◆ Passage cité
----------

La fin ça sent mauvais


On va se faire mangés par des parapluies.
"A Shanghai, c'est la pluie. C'est les chaussures aux semelles comme de la boue. C'est dimanche. Les chinois se répandent partout, s'entassent dans les magasins qui jettent des beats. Des nuées de parapluies aveugles se suivent, se rencontrent, se regroupent. Comme une masse unie et disparate qui va et vient. Ils sont vraiment nombreux c'est chinois.
Notre Hôtel n'a plus d'eau, j'entame mon quatrième jour sans douche. (Et même que du coup je me suis pas lavé les dents!) Cet air moite, venteux, chaud s'accorde bien aux sensations de mon corps. C'est la crasse qui grouille, c'est mon corps qui a appris est devenu fort bavard. Il a appris ça en Chine, ça lui va bien."

"Le vent s'est emparé de ce couloir étriqué. Au bout, une porte qui donne sur des teeshirts victimes, étendus, ballotés. Sur le sol, je voudrais gardé cette image. Des bras tendus, tous chiffonnés, qui se débattent dans un endroit humide d'orange."

"La pluie chinoise se prenait pour une bruxelloise. Le vent criait l'annonce du retour. La lune de Shanghai perchée de quadrillage, perdue dans la brume, nous incitait à savourer cette dernière nuit. On l'a laissée nous emmenés dans cet endroit surréaliste. On nous a accueillie avec des parapluies à la sortie du taxi, après avoir rouler pendant des minutes émerveillées par cette ville, sa nuit, sa pluie, ses routes, ses immeubles, ses lumières. Le hall d'entrée brillait, clinquait, résonnait de notre étonnement. On nous a fait enlevé nos chaussures mouillées, nos chaussettes puantes pour nous offrir des tatanes sèches et aérées. Le sonna, le bain, les massages. Entre filles, à poil. On est toutes pareilles. (Sauf que quand même les chinoises elles ont vachement moins de bourlets.) Puis cette pièce gigantesque, pleine de chinois qui fuient leur lits pour s'affaler, ronfler sur des fauteuils, devant des écrans, sous les mains de masseuses en nuisettes bleues.
Une nuit trop courte. Pas vraiment dormi. Mais dans le minibus qui nous emmène à l'aéroport, pas moyen de rater ça. Un bye bye Shanghai. Pas envie de rentrer. Shanghai qui s'étend loin. Ses immeubles ont la tête dans la brume du matin, du midi, du soir, du tout le temps quand c'est la pluie. Z'avaient qu'à pas être si grands. Je veux rester ici. Les serpents de routes de Shanghai, qui se suspendent, s'entortillent sur trois étages. Les chinois s'amassent dans les bus, dans leur voitures, sur les routes. C'est lundi. C'est un éspèce de matin qui a pas eu vraiment de nuit. C'est la fin, c'est le départ."

----------

◆ Consigne 1
Recopiez telles quelles les lignes de la liste, depuis son début jusqu'à la ligne qui contient « scientific name: Corticiaceae », celle-ci comprise.

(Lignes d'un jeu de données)
----------

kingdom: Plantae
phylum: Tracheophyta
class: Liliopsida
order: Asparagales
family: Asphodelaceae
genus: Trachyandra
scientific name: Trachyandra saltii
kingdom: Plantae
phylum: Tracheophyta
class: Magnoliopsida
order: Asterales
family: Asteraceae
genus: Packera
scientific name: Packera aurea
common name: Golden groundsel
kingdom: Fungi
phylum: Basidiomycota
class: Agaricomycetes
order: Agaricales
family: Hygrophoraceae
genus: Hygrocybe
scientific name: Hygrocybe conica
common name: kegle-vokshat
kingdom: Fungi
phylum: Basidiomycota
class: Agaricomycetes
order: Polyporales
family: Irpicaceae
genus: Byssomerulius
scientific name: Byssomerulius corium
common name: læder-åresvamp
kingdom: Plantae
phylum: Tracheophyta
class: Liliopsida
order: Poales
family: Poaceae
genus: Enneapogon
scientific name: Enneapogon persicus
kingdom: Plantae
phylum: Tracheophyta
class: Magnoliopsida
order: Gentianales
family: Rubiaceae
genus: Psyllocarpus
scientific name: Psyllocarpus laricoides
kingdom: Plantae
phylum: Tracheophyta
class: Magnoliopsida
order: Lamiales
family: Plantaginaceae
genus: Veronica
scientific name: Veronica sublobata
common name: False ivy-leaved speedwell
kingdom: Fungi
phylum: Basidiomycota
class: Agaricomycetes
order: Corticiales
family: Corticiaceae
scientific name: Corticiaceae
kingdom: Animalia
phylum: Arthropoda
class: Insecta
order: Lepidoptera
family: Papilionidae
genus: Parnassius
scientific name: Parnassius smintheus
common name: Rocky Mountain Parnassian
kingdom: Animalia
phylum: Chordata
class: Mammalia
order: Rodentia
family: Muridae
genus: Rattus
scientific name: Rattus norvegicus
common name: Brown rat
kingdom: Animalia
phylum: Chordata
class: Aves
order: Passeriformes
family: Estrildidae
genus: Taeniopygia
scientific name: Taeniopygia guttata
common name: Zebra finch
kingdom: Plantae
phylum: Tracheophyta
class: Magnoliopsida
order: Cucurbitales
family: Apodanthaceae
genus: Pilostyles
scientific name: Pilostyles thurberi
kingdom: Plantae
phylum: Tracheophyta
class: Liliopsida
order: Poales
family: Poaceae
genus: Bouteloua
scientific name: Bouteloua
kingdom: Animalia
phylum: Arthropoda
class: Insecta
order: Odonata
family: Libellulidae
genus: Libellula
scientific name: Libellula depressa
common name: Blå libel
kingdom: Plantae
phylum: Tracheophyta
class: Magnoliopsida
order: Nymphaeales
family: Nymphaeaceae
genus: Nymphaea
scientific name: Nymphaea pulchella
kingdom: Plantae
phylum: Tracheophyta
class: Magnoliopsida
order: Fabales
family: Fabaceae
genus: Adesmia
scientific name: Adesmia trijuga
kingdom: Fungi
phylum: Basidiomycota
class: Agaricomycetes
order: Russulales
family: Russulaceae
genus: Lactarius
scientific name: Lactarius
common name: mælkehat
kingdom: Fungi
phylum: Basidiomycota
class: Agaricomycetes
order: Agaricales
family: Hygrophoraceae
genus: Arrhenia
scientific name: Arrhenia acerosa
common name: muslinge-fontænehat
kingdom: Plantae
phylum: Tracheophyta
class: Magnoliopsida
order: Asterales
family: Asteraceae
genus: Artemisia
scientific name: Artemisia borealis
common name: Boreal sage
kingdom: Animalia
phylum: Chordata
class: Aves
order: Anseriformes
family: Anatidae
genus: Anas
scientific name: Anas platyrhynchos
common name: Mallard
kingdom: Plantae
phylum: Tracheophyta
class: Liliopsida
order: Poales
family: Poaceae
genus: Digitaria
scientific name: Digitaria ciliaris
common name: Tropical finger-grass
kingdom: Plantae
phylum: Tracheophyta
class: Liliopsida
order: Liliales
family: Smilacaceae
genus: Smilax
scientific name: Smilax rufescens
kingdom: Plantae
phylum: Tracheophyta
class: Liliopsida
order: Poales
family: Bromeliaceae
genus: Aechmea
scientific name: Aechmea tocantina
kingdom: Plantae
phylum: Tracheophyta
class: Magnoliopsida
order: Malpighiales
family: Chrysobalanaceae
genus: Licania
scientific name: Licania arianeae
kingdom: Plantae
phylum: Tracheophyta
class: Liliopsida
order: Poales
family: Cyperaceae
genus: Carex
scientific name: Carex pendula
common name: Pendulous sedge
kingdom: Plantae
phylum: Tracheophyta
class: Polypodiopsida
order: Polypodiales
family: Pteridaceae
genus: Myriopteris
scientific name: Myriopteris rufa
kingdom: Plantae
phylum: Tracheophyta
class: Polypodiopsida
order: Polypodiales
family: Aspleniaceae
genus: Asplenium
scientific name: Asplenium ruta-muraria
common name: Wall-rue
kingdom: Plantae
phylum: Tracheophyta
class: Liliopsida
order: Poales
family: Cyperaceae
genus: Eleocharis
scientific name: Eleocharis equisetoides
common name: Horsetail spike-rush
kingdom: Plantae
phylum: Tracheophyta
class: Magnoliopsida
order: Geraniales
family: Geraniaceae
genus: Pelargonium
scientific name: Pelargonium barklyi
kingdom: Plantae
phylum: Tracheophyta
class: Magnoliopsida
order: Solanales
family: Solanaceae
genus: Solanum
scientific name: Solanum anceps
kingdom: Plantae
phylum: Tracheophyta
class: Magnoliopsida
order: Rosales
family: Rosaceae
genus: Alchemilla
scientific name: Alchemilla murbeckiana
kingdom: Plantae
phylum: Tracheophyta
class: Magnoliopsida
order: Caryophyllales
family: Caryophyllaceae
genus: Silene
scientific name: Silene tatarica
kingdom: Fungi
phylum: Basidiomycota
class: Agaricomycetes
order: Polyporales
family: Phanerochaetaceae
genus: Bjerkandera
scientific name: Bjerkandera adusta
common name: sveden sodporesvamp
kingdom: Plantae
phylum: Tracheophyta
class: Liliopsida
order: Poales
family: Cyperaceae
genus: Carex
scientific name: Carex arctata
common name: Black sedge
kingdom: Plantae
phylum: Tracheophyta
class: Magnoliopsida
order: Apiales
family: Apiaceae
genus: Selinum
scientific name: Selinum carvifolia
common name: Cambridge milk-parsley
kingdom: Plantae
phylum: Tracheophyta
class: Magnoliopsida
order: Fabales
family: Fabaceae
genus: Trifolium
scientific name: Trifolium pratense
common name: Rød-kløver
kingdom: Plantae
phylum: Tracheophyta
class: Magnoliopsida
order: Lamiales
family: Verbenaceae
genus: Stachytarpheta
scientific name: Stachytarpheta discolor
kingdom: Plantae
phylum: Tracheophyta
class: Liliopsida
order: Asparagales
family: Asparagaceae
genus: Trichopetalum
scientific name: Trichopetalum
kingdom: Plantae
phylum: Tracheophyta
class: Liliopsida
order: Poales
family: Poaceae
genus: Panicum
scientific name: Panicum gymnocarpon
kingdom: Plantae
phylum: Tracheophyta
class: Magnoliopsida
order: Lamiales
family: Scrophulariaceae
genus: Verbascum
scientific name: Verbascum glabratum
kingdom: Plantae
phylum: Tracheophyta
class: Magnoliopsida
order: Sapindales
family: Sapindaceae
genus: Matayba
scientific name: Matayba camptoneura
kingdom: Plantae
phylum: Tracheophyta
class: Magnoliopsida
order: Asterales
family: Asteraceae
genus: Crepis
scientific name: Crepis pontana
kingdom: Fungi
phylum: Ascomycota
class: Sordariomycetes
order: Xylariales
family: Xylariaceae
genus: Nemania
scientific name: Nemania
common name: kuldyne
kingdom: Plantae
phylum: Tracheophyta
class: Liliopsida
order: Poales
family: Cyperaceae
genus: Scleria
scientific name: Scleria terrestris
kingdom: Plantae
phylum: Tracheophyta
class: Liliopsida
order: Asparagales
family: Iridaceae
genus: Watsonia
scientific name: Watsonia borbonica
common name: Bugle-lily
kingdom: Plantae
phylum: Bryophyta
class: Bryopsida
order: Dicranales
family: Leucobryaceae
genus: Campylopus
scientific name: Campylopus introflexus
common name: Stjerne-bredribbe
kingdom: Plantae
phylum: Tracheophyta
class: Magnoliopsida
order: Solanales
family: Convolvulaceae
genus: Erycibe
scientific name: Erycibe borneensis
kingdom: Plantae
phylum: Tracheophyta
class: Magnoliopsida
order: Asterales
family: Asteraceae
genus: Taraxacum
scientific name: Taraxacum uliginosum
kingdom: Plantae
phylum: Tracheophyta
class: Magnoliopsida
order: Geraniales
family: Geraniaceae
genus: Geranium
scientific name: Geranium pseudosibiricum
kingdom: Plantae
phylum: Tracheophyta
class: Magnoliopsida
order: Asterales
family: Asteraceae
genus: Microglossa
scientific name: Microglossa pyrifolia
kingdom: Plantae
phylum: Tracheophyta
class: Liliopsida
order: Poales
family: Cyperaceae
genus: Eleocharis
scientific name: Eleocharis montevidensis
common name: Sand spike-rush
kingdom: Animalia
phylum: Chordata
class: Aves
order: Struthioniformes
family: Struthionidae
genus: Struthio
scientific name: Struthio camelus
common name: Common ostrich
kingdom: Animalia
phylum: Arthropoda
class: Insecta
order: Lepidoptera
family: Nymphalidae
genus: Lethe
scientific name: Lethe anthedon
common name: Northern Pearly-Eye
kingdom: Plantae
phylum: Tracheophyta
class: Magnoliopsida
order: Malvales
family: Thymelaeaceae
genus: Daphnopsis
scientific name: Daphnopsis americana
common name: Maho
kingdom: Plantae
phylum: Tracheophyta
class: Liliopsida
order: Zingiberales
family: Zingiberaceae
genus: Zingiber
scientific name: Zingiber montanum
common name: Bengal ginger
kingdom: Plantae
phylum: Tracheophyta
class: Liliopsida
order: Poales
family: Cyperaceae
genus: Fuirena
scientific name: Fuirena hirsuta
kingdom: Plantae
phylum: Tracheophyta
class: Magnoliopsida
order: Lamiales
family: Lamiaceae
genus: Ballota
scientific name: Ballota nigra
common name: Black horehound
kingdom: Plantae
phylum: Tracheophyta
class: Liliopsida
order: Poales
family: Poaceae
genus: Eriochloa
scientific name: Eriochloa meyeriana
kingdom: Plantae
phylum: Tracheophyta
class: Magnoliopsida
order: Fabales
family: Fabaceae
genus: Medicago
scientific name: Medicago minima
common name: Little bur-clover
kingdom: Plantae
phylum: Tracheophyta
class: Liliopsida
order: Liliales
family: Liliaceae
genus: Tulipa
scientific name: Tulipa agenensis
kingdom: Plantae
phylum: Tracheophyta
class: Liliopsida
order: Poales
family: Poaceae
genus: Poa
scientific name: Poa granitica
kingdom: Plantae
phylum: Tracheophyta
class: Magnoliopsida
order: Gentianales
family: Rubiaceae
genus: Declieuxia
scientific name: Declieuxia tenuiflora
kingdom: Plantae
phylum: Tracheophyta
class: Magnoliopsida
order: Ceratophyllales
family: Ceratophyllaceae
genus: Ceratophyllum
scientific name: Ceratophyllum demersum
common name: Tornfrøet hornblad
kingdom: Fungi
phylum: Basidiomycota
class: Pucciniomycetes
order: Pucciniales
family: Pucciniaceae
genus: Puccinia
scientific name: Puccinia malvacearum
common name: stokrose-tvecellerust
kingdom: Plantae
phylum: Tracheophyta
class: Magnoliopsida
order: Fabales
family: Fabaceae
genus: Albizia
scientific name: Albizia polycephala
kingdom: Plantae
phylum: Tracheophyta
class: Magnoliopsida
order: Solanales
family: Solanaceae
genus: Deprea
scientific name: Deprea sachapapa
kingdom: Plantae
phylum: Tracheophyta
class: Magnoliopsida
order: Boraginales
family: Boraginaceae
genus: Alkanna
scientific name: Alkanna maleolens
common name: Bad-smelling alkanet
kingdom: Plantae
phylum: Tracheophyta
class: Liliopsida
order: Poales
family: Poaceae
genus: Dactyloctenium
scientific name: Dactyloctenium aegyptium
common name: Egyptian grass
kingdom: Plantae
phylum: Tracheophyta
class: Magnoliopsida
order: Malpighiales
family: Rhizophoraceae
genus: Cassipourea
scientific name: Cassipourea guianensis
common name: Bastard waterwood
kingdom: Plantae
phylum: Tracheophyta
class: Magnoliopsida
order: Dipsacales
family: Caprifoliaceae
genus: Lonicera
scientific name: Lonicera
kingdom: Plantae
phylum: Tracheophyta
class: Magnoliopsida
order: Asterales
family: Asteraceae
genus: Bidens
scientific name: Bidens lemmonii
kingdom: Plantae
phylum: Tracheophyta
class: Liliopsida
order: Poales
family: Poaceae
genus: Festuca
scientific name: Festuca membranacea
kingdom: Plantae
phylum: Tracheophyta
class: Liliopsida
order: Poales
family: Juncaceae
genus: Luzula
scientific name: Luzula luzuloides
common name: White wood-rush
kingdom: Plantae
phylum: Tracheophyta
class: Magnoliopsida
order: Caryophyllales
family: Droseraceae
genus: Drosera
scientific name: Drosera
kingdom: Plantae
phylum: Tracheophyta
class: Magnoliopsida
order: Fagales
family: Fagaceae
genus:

----------

◆ Consigne 2
Pour chacune des affirmations suivantes, dites si elle concorde avec le texte sur Shanghai, par oui ou non, en citant mot pour mot les mots du texte qui tranchent.
(a) L'hôtel où loge la personne qui parle n'a plus d'eau.
(b) Le trajet en minibus vers l'aéroport a lieu un dimanche.
(c) Les masseuses portent des nuisettes rouges.

◆ Résultat attendu 1
kingdom: Plantae
phylum: Tracheophyta
class: Liliopsida
order: Asparagales
family: Asphodelaceae
genus: Trachyandra
scientific name: Trachyandra saltii
kingdom: Plantae
phylum: Tracheophyta
class: Magnoliopsida
order: Asterales
family: Asteraceae
genus: Packera
scientific name: Packera aurea
common name: Golden groundsel
kingdom: Fungi
phylum: Basidiomycota
class: Agaricomycetes
order: Agaricales
family: Hygrophoraceae
genus: Hygrocybe
scientific name: Hygrocybe conica
common name: kegle-vokshat
kingdom: Fungi
phylum: Basidiomycota
class: Agaricomycetes
order: Polyporales
family: Irpicaceae
genus: Byssomerulius
scientific name: Byssomerulius corium
common name: læder-åresvamp
kingdom: Plantae
phylum: Tracheophyta
class: Liliopsida
order: Poales
family: Poaceae
genus: Enneapogon
scientific name: Enneapogon persicus
kingdom: Plantae
phylum: Tracheophyta
class: Magnoliopsida
order: Gentianales
family: Rubiaceae
genus: Psyllocarpus
scientific name: Psyllocarpus laricoides
kingdom: Plantae
phylum: Tracheophyta
class: Magnoliopsida
order: Lamiales
family: Plantaginaceae
genus: Veronica
scientific name: Veronica sublobata
common name: False ivy-leaved speedwell
kingdom: Fungi
phylum: Basidiomycota
class: Agaricomycetes
order: Corticiales
family: Corticiaceae
scientific name: Corticiaceae

◆ Résultat attendu 2
(a) Oui : « Notre Hôtel n'a plus d'eau, j'entame mon quatrième jour sans douche. »
(b) Non : « C'est lundi. »
(c) Non : « sous les mains de masseuses en nuisettes bleues »